I tell you, it is a massive production to get it right– at least it was from my experience! And I didn’t even impute the post- production time one will have to spend “cleaning up” the photos! I’m sure that it must be so much easier for the other style bloggers out there– especially if they’re young, have got naturally good looks, good skin, a great sense of style, and a very healthy confidence level– and oh it helps too if they have friends who can do the post- production work on their behalf.

So you can all sigh with relief– you won’t have to endure seeing my photographs daily on my blog. The posting of my style photos to accompany this story is an exception– it is only to allow you to better understand the experience and know in full what went on “behind the scenes”. I already know that it’s not written in my stars that I’ll cross over from being a fashion and lifestyle writer/ blogger to becoming a style blogger. But perhaps you’ll have an easier time putting up a personal style blog– and if you do put one up, let me know what your experience was like. If you have the patience for that kind of production, then it’s never too late for you to become a style blogger! 🙂


  1. This is such an interesting article, makes you realise that style blogs are actually a massive production and not as natural as they look, I’ve tried it a few times as well and went back to writing straight after, which comes a lot more naturally! Nevertheless you look incredible in your photos, once in a while if not so regularly you should treat us to them 😉

    Natalie from xx

    1. LOL it’s NOT as easy as it looks most of the time. I think too though I didn’t even consider the venue of the shoot– I believe good style bloggers even scout for good places to shoot 😉 But then again maybe I just overanalyzed lol

  2. trust me, i did style blogging eons ago and truth be told, it takes a village to do just one blog post. Some even have their husbands or boyfriends work for them cuz they also get the credit + the moolah once the style blogger gets invites to these fashionable events and what-nots.

  3. I alternated between howling with laughter and nodding my head in acknowledgement. I’ve only started to include outfit shots recently into my predominantly lifestyle blog.

    Suffice to say, I love being behind the lens more so than in front. How on earth can one take one outfit after another, day after day without wearing the same thing twice?? I wear a “uniform” and to be honest with you, I’d probably bore the entire blogosphere silly (and myself) posting the similar looking outfit all the time. As for the posing – I tried the pouting (I looked like a goldfish), the crossed leg (I looked like I had to rush to the loo), the walking (but ended up with mouth half open waiting to receive manna from heaven), hand on hip (I looked constipated from trying to hard)….. It’s not as easy as it looks.
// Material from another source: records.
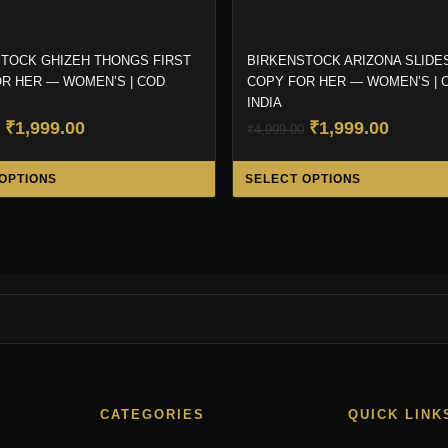
TOCK GHIZEH THONGS FIRST
BIRKENSTOCK ARIZONA SLIDES
R HER — WOMEN’S | COD
COPY FOR HER — WOMEN’S | 
INDIA
Original
Current
Original
Curren
₹
1,999.00
₹
1,999.00
₹
4,999.00
price
price
price
price
This
was:
is:
was:
is:
OPTIONS
SELECT OPTIONS
product
₹4,999.00.
₹1,999.00.
₹4,999.00.
₹1,999.
has
multiple
variants.
The
options
may
be
chosen
CATEGORIES
QUICK LINK
on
  4. I followed Marlene’s link on twitter and found myself here and am very glad I did to find such an entertaining post. I totally hear you about looking natural and unposed whilst posing – I found just doing headless shots were better for me as it stopped the squint eyed, gormless look coming through. Chop head off – no weird face with tongue sticking out trying to get a focused shot whilst concentrating reeaaalllly hard. You still look lovely in all your shots – I appreciate the effort it took. I love the Zara shoes you have, I tried them on after thinking I needed some heels but I can’t walk in them and I have fat feet – I make it all sound so wonderful don’t I?